‘Christmas is not so much about opening presents as it is about opening our hearts.’ Janice Maeditere
Out of all of the firsts during a season of grief, I think Christmas is one of the most difficult times. I wanted to give homage to this truth this year because I know a lot of families experiencing a lot of Christmas firsts without their loved ones around. My footprints have been there after my divorce and the loss of my Mom so I am sensitive to this subject for others. The season really creates a dichotomy of emotions for those going through this valley as it is usually a trigger for those hurts and loss. If you are a Christian and you celebrate the real reason for Christmas, there is the joy in the truth that Jesus came to earth as a baby, to be God with us and be the Saviour for our sins. On the other side of that is deep grief and sadness in your loss and you may have trouble reconciling those emotions especially while many are expecting you to display the joy or excitement of Christmas.

**Parts of the exercise**
1. In the piece on Christmas grief, what does it say Jesus came to earth to be or do? List every one.
2. Can you carry on with the piece on Christmas grief from where it stops?

**Dataset content**
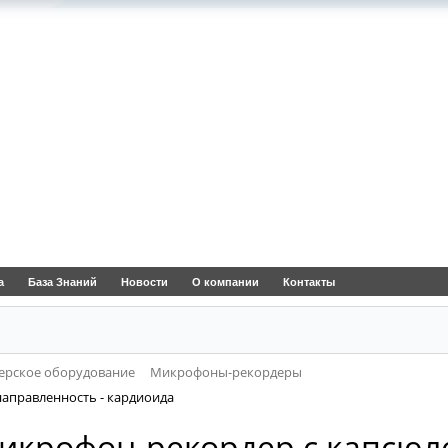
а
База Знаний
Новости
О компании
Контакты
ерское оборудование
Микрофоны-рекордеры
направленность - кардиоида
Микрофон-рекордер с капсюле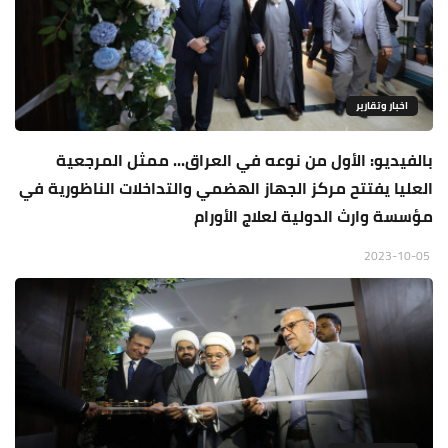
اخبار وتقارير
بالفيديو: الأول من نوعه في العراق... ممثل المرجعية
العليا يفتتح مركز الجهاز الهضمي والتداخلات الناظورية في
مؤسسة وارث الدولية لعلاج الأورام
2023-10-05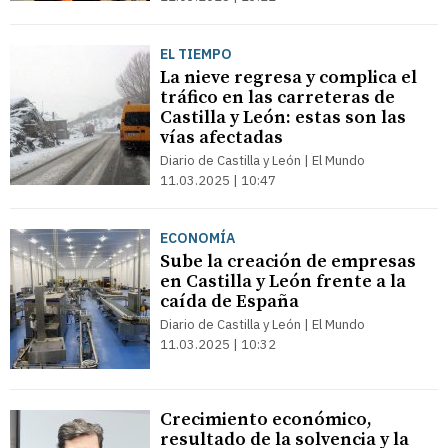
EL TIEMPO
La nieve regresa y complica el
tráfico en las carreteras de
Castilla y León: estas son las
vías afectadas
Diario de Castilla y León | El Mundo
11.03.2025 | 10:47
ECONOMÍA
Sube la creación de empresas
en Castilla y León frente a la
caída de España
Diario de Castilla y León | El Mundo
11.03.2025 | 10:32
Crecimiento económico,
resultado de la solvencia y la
* * *
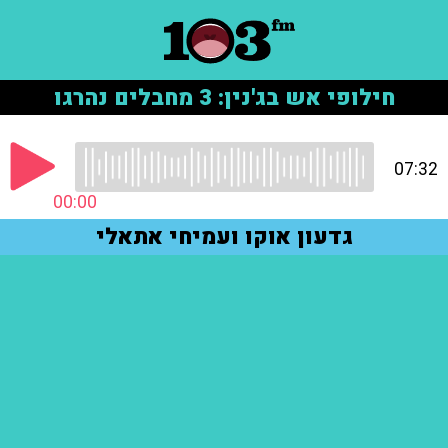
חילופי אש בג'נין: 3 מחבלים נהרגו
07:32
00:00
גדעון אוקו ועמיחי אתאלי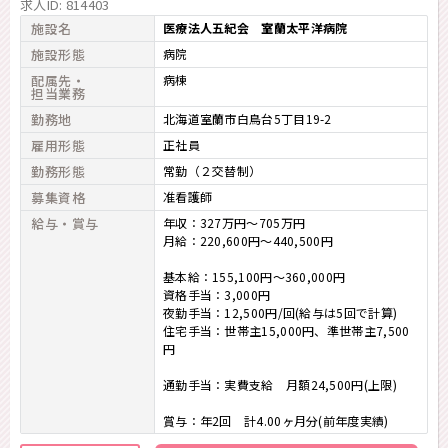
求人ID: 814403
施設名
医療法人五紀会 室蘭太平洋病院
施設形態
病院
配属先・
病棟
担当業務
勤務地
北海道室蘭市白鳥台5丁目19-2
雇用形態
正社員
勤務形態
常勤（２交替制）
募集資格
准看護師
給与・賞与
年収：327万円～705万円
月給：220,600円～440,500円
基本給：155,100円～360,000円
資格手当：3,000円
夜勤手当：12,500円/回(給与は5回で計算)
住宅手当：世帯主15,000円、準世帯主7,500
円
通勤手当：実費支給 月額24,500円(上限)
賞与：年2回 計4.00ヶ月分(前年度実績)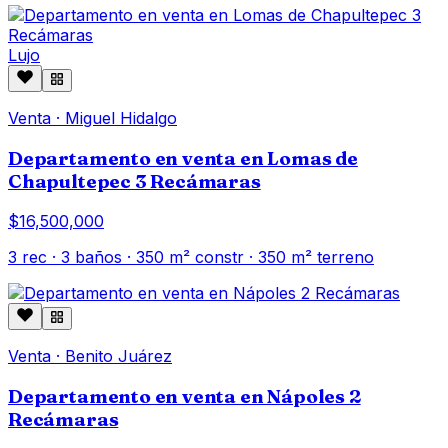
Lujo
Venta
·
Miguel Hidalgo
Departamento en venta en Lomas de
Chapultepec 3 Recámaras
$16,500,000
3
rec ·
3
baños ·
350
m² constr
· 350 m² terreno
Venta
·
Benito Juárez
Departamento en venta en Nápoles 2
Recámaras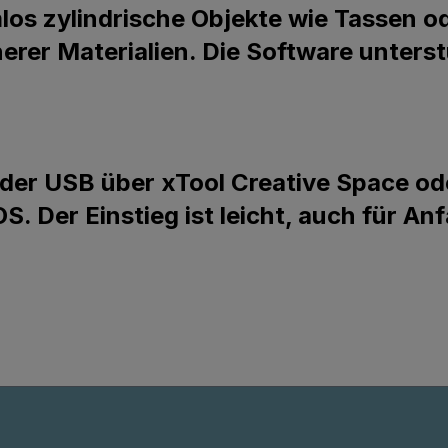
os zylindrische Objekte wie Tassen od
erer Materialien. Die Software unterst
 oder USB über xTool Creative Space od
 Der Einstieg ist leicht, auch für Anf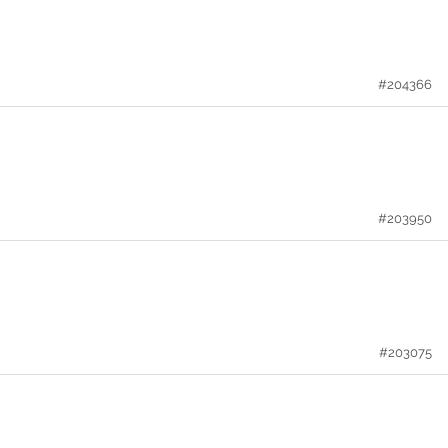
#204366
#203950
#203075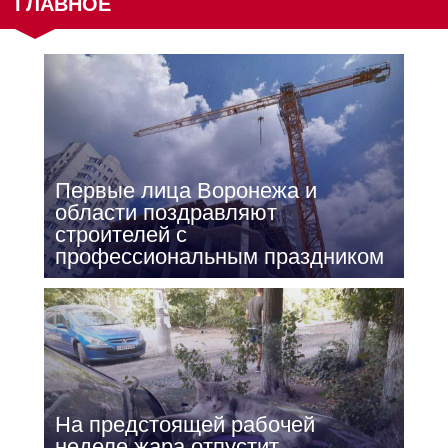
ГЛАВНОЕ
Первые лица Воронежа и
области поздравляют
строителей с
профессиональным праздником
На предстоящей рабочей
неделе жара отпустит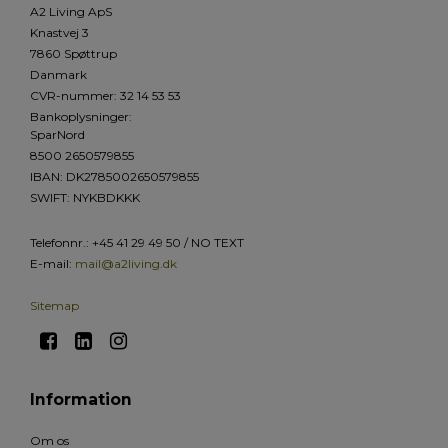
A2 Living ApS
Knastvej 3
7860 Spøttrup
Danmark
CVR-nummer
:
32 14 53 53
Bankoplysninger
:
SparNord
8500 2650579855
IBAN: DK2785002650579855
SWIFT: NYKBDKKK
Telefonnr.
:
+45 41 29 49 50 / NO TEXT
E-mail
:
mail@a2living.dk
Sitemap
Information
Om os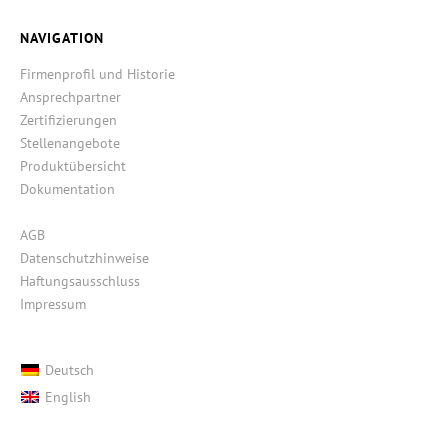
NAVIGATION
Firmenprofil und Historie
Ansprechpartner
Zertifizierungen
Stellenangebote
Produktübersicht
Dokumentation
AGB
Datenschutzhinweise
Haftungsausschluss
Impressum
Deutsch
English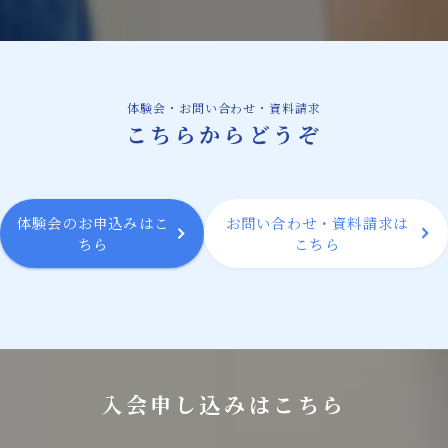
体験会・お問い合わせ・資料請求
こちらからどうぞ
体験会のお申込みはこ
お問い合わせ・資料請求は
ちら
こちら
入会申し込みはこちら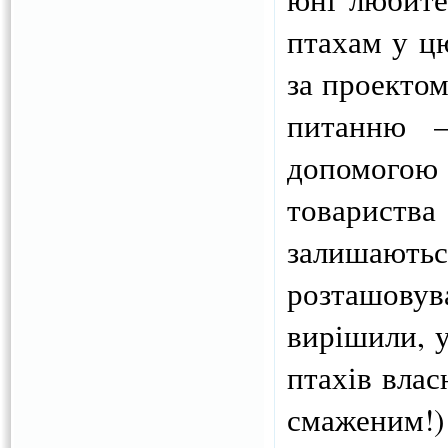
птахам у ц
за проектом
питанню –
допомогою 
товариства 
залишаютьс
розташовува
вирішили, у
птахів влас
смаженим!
---
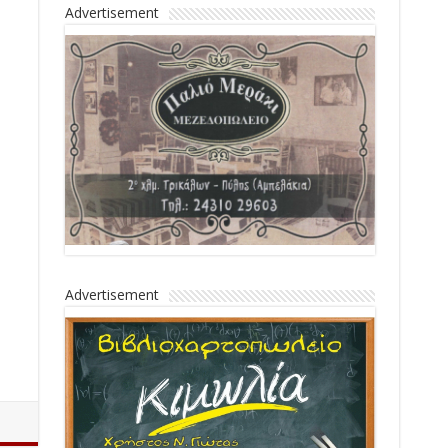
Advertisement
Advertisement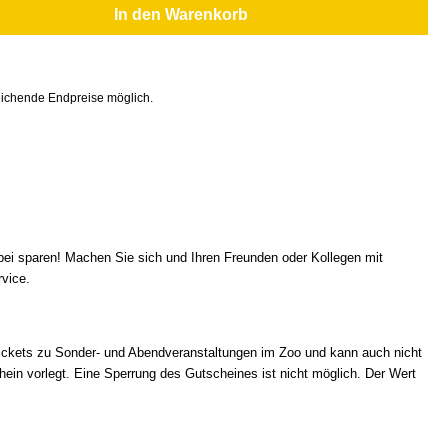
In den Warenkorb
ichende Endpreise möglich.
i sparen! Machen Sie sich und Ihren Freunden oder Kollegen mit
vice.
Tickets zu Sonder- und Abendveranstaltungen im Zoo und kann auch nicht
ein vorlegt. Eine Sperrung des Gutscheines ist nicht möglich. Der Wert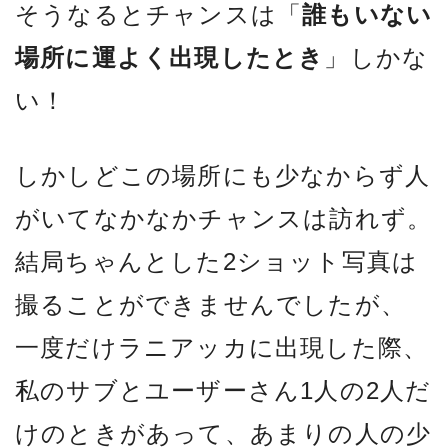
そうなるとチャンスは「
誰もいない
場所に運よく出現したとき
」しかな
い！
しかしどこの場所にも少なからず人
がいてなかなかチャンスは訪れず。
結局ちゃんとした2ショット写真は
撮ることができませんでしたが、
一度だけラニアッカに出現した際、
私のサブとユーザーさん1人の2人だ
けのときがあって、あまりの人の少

**Results of the exercise**
1.
- He came to earth as a baby.
- He came to be God with us.
- He came to be the Saviour for our sins.

2.
Here are some of the ways that I coped during this season and others that I have read as I have studied grief and how people cope during loss.
- Be honest with your emotions and to those around you. Sometimes this means just being with those that will understand where you are at and accept that in you. Other times it will take a gentle reminder that you are still in the throes of grieving. Acknowledging the holidays will be difficult but it sometimes frees us to grieve easier.
- Start a new tradition. Doing something new with others starts a fresh memory to ease the pain of old ones.
- Continue with old traditions and customs. My Mom used to make and decorate sugar cookies with us every year and for me that was a comfort to carry on this tradition.
- Create an exit strategy. Go to someone elses home for celebrations but take a separate vehicle or set a boundary with your time so that if things get to intense for you, you can leave.
- Let your emotions out. Cry if you need to, tears are healing. I know I tried to prepare and be ready ahead of time by going through all kinds of scenarios and imagining what things would feel like. I really had no idea and in essence with all my preparing, I actually walked through some of the emotions before and was able to be more present during Christmas.
- Find a grief group, pastor or counselor. This was an imperative part of my healing process. I attended a suicide survivor group for a few months and besides helping me to process some of these raw emotions, I realized I was not alone in my grief.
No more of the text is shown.